“Is there a man who desires life and longs for happy days”?
This line, from Psalm 33, was the theme of the just-concluded annual Meeting for Friendship among Peoples sponsored by
Communion and Liberation and held in Rimini, Italy. The following is the message of John Paul II to the participants in the Meeting, as can be found at the CL website
here.
H.E. Mgr Mariano De Nicolò Bishop of Rimini
Your Excellency,
The Holy Father wishes, this year as well, to extend his cordial greetings to you, the organizers and all the participants in the Meeting for Friendship among Peoples. The theme chosen for the 2003 edition is a line from Psalm 33: "Is there a man who desires life and longs for happy days"? This is a question that induces reflection.
Man spends long stretches of his existence almost insensible to the call of true happiness, a call that nonetheless is harbored in his consciousness. He is "distracted," as it were, by his manifold relationships with reality, and his interior ear seems no longer to know how to react. Isaiah's words come to mind: "There is no one who calls on your name, or attempts to take hold of you; for you have hidden your face from us, and have delivered us into the hand of our iniquity" (Isaiah 64:7).

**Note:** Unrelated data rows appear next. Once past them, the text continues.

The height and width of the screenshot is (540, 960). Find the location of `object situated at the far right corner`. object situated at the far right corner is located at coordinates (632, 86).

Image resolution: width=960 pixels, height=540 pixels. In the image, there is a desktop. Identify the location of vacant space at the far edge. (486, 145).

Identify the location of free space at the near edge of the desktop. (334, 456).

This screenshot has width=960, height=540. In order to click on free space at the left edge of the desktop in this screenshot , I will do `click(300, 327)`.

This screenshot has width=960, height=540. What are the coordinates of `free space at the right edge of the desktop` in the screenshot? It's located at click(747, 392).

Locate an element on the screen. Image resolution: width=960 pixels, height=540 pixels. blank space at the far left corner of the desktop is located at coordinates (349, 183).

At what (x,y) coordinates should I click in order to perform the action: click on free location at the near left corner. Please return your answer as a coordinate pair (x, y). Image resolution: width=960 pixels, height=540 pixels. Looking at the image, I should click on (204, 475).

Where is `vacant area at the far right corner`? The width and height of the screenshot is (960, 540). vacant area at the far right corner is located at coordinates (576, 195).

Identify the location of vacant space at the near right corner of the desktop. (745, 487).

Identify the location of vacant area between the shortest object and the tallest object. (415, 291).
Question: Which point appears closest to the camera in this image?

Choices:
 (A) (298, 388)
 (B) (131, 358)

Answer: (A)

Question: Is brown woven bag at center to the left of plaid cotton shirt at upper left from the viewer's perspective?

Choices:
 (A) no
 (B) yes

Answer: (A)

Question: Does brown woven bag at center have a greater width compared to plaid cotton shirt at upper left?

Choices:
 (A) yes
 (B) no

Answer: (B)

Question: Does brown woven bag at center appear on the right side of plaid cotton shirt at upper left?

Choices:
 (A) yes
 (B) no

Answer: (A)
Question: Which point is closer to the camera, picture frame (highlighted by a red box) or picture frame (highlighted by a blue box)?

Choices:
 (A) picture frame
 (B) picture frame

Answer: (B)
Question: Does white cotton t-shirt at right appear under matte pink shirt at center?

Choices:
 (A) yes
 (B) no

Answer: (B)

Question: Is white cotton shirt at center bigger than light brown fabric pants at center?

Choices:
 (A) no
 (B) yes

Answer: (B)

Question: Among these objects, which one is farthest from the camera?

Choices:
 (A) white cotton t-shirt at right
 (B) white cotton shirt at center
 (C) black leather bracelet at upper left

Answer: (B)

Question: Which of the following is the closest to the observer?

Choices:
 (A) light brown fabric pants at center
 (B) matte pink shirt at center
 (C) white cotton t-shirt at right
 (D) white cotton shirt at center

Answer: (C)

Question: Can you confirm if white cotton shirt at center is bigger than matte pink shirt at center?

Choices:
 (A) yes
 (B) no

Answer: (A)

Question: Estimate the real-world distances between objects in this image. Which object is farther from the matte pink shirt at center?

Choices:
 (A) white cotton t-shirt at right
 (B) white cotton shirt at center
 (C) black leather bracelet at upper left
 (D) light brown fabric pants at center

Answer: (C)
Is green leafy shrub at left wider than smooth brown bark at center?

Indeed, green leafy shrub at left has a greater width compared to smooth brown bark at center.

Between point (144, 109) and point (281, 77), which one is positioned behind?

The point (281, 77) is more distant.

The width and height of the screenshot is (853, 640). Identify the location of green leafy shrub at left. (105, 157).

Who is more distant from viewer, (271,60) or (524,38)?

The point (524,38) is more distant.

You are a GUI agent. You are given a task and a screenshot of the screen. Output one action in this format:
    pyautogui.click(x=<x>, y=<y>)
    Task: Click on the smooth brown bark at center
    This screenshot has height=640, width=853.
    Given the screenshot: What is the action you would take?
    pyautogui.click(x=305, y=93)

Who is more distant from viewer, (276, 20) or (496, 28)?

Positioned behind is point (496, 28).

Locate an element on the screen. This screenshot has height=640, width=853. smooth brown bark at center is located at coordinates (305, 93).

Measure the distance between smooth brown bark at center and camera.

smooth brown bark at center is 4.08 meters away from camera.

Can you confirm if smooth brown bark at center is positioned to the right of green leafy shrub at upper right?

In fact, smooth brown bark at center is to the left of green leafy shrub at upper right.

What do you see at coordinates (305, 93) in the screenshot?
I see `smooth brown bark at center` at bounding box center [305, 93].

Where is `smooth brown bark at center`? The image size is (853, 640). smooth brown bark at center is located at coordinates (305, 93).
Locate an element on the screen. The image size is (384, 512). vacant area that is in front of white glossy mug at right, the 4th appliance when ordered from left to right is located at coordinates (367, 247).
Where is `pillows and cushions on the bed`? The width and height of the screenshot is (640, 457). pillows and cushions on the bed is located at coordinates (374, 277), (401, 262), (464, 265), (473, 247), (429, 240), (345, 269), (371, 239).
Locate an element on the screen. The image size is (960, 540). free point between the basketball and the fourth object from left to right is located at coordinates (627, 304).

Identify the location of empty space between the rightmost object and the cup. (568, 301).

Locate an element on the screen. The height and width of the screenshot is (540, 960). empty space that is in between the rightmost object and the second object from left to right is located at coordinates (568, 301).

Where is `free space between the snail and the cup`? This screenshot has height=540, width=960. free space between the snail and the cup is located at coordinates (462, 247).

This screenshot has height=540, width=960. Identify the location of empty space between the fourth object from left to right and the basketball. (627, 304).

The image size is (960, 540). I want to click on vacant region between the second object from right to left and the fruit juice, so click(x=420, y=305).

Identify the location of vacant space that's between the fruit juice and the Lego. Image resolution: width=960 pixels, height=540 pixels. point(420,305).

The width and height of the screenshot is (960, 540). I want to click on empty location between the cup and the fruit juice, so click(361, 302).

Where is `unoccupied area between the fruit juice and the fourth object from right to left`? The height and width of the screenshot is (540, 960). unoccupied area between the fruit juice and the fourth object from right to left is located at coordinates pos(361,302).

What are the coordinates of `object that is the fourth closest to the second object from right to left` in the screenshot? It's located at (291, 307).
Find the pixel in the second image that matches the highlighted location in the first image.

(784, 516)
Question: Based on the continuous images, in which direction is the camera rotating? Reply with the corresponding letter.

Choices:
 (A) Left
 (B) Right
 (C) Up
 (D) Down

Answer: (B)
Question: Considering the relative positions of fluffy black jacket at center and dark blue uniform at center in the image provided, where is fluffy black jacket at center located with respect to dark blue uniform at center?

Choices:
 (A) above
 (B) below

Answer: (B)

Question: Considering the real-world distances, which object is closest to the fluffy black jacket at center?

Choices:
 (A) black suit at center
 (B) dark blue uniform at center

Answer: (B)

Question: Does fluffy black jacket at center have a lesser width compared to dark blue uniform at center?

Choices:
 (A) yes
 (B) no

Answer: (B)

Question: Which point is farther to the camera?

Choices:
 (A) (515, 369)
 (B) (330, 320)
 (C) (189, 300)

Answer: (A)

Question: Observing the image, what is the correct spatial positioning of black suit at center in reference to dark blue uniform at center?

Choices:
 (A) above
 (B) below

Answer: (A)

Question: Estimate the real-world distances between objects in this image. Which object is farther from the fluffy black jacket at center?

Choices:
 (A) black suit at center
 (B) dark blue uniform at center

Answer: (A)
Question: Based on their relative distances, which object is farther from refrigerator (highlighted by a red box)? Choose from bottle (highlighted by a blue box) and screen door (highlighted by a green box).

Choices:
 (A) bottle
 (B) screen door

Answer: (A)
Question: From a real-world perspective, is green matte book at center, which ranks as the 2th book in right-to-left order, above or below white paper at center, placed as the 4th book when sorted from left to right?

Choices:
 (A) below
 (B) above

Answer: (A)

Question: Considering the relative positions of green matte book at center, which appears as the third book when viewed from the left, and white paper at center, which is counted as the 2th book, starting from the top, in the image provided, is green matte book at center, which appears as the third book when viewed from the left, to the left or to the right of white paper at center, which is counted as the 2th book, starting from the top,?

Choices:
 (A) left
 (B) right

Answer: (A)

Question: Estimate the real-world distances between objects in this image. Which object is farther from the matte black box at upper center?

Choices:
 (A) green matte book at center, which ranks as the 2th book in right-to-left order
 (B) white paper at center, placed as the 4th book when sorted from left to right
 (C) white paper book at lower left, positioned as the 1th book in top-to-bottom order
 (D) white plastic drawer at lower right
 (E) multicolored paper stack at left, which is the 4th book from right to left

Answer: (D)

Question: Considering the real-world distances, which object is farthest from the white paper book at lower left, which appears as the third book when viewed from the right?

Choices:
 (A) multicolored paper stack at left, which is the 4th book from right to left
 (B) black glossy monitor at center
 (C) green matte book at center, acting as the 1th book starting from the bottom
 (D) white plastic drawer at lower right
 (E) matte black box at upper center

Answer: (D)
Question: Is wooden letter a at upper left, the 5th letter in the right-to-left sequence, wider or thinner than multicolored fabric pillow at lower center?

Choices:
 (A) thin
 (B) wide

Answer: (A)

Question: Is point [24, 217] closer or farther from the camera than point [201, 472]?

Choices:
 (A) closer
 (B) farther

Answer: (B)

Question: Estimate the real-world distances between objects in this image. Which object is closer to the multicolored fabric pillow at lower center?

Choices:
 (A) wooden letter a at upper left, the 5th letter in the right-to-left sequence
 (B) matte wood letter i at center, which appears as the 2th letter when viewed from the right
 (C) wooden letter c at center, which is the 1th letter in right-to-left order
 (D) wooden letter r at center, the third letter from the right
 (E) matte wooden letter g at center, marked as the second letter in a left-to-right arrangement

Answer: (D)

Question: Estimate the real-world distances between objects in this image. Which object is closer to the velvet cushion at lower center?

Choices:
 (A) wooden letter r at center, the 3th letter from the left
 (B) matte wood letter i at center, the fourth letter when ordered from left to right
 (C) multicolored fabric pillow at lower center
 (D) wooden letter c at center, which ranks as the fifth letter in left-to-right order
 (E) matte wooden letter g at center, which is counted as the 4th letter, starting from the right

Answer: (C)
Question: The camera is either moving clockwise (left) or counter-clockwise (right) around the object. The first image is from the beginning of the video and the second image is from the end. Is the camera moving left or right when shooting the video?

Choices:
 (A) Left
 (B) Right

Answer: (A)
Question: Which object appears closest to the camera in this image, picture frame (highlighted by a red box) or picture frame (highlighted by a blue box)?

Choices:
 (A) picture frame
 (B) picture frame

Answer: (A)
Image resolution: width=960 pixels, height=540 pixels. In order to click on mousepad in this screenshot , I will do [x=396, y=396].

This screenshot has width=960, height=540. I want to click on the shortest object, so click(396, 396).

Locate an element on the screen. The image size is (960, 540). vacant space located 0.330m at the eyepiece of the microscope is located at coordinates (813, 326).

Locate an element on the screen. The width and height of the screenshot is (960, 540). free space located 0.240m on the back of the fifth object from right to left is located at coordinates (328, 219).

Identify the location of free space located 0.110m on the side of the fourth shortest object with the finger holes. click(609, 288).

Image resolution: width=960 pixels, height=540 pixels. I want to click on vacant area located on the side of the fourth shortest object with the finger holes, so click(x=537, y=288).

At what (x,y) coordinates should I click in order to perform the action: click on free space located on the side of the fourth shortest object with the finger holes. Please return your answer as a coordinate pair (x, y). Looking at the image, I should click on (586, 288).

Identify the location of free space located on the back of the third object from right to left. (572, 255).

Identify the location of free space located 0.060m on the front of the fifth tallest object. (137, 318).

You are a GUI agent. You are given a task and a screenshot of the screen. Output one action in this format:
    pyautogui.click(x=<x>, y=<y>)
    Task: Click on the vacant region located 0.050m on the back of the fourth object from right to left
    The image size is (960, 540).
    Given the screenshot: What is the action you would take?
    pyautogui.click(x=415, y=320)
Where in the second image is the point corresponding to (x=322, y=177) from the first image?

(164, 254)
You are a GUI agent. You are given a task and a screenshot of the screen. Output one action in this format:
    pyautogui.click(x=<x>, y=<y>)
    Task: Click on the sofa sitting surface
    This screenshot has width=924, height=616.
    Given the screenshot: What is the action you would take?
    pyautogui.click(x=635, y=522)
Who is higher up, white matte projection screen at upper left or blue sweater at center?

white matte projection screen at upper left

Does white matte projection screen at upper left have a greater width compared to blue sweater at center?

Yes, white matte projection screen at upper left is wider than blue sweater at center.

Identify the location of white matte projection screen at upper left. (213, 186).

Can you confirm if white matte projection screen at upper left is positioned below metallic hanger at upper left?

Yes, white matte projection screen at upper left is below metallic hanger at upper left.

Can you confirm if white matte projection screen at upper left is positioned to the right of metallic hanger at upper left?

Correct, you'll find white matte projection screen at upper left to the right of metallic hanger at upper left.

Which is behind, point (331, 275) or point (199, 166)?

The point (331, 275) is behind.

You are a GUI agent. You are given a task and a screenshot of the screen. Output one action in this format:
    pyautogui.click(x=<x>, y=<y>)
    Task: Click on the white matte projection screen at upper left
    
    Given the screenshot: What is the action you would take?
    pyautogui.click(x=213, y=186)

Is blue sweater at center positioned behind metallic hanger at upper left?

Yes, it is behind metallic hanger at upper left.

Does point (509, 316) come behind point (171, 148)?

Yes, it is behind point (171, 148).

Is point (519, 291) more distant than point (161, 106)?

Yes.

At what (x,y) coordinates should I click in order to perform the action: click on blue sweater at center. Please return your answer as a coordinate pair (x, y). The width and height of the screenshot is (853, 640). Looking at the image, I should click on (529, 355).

The prophet highlights the root of the unrest aroused by the Psalm's question, and goes on to say, "I was ready to be sought out by those who did not ask, to be found by those who did not seek me. I said, 'Here I am, here I am,' to a nation that did not call on my name" (65:1). This word from Isaiah is perhaps the best counterpoint to the Meeting's theme: God appears and shakes man who is turned in on himself, dazed by his own iniquity; he makes himself known, trying repeatedly to attract man's attention. God's insistence, lovingly manifested to a son whose life is drifting astray, is a stirring mystery of mercy and gratuitousness.
The world that mankind has built, especially in the centuries closest to us, often tends to obscure the person's natural desire for happiness, increasing the "distraction" into which people risk falling because of their intrinsic weakness. Today's society gives priority to a type of desire that can be controlled according to psychological and sociological laws and thus utilized often for purposes of profit or management of consent.
A plurality of desires has replaced the longing that God placed in human beings as a spur, so that they would seek him and find complete fulfillment and peace only in him. Partial desires, oriented by powerful means capable of influencing consciences, become centrifugal forces that push the person farther and farther away from himself, rendering him dissatisfied and sometimes even violent.
The 2003 Meeting in Rimini proposes once again a perennially current theme: The human creature, animated by this desire for infinite fulfillment, can never be reduced to a means for achieving any interest, no matter what it may be. The footprint of the divine, which takes shape in him as a longing for happiness, makes him by his very nature incapable of being exploited.
The unease felt at being asked the question in Psalm 33 is thus born of the fact that man often cannot find the strength to say: "I do! I am the man who desires life and longs for happy days." The Meeting's theme recalls the need for a reawakening on man's part. He has to find again the energy and courage to stand in front of God and respond to the Lord's "Here I am, here I am," by saying -- albeit in a feeble voice, an echo of that same call -- "Here I am, I'm here too. I call to you, now that you have found me."
This answer to the God who cries out to the point of overcoming our deafness describes the deeply moved coming to awareness which a person reaches in the most intimate center of his being. This happens right in the moment when God's call manages to break through the clouds shrouding the consciousness. Only this response: "Here I am," restores to man his true face and represents the beginning of his redemption.
But the person has to be sustained by an adequate education that tends, as its ultimate aim, to foster the reawakening of his awareness of his own purpose, arousing in his heart the energies necessary for achieving it. Education, therefore, is never addressed to the mass of people, but to the individual person in his unique and unrepeatable physiognomy. This presupposes a sincere love for man's freedom and an untiring commitment to its defense.
With this year's theme, too, the Meeting reminds the peoples of Europe, who seem to be staggering under the weight of their history, where their roots are sunk. By raising again the question asked by the psalm, the Meeting forcefully evokes the great figure of St. Benedict in the act of welcoming the novice who asks to enter the monastery (cf. the Rule, prologue 15).
St. Benedict's Rule has represented not only a path to Christian perfection, but also an unparalleled instrument of civilization, unity and freedom. During centuries often marked by confusion and violence, it has enabled the construction of bulwarks that have allowed men and women of different times to be led back to a full realization of their dignity. The future can be built by starting afresh from Europe's origins and by treasuring the experiences of the past, a large part of which bear the mark of the encounter with Christ.
His Holiness, expressing his wish that the Meeting may be an occasion of true cultural and spiritual growth, assures you of his prayers and sends a heartfelt special Apostolic Blessing to the participants in the various events on the program. I too express my own hopes for the unqualified success of your noble initiative, and gladly confirm to you my deepest regards.